## EXERCISE AIM
Nothing before the line containing "3. Check system" belongs in the answer; quote that line and all lines after it through the end of the material, word for word.

## EXERCISE DATA
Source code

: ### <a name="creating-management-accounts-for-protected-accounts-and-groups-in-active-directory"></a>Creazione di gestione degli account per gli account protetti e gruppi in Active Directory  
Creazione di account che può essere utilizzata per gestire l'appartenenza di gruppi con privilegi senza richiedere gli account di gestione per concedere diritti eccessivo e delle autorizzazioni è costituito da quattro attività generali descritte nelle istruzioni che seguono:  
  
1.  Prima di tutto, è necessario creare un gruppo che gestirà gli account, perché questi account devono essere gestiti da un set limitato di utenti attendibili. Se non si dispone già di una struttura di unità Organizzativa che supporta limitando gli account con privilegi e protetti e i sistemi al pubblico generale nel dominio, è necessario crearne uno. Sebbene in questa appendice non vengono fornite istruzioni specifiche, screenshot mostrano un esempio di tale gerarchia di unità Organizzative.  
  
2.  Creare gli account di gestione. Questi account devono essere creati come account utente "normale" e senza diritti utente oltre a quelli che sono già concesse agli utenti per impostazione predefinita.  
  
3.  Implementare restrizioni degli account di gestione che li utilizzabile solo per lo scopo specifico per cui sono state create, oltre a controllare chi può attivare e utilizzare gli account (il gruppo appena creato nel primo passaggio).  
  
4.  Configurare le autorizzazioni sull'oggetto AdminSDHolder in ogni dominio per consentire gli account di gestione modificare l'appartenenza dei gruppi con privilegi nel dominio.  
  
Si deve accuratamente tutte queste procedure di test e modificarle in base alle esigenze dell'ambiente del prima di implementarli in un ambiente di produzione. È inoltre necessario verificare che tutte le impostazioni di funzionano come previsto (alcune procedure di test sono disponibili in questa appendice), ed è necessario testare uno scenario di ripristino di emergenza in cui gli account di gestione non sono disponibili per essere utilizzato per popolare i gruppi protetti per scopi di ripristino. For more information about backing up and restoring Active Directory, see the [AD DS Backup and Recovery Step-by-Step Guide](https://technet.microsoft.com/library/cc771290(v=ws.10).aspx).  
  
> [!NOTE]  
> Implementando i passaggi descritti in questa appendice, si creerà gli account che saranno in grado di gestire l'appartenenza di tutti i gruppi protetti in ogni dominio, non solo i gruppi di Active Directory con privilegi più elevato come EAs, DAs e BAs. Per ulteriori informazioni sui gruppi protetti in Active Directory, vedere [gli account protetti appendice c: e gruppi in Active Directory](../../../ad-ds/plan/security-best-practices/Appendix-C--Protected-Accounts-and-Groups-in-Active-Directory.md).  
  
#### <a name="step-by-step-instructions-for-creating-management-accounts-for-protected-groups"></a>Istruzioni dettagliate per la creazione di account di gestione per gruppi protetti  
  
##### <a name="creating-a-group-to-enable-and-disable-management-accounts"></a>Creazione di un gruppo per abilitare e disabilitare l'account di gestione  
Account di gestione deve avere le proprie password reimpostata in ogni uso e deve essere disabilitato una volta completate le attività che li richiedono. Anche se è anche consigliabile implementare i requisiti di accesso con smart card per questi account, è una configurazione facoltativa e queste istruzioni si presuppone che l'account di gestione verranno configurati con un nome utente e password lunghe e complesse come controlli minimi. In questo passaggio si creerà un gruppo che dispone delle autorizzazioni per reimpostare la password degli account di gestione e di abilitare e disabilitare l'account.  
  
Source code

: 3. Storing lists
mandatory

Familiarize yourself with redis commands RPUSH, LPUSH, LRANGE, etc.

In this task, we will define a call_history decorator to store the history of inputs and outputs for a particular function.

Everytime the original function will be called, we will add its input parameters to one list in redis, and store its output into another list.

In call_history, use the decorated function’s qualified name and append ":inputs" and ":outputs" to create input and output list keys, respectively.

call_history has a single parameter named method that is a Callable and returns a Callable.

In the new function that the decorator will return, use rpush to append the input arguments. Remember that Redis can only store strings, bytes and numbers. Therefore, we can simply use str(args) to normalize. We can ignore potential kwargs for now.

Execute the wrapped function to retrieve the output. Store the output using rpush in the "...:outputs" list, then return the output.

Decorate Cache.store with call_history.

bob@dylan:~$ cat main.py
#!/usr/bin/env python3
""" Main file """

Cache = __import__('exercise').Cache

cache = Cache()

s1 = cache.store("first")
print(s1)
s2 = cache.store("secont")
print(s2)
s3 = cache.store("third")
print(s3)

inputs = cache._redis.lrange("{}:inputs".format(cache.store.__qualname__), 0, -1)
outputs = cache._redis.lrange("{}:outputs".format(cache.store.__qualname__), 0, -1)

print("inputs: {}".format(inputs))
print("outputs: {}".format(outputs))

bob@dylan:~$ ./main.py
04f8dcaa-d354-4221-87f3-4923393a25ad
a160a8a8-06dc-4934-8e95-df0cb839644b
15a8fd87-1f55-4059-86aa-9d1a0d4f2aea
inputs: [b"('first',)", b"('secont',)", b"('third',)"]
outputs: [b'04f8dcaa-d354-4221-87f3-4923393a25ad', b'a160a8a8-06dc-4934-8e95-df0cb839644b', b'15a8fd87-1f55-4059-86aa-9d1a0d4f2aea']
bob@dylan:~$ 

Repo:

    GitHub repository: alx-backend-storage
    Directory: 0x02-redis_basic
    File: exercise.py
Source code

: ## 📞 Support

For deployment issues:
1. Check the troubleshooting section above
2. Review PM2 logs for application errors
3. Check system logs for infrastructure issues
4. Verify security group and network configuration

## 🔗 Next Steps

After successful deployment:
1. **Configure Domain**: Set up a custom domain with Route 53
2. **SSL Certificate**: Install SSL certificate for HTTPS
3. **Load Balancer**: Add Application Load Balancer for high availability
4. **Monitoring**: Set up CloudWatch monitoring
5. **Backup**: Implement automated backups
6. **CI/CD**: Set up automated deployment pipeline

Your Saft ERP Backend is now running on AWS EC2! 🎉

## WORKED SOLUTION
3. Check system logs for infrastructure issues
4. Verify security group and network configuration

## 🔗 Next Steps

After successful deployment:
1. **Configure Domain**: Set up a custom domain with Route 53
2. **SSL Certificate**: Install SSL certificate for HTTPS
3. **Load Balancer**: Add Application Load Balancer for high availability
4. **Monitoring**: Set up CloudWatch monitoring
5. **Backup**: Implement automated backups
6. **CI/CD**: Set up automated deployment pipeline

Your Saft ERP Backend is now running on AWS EC2! 🎉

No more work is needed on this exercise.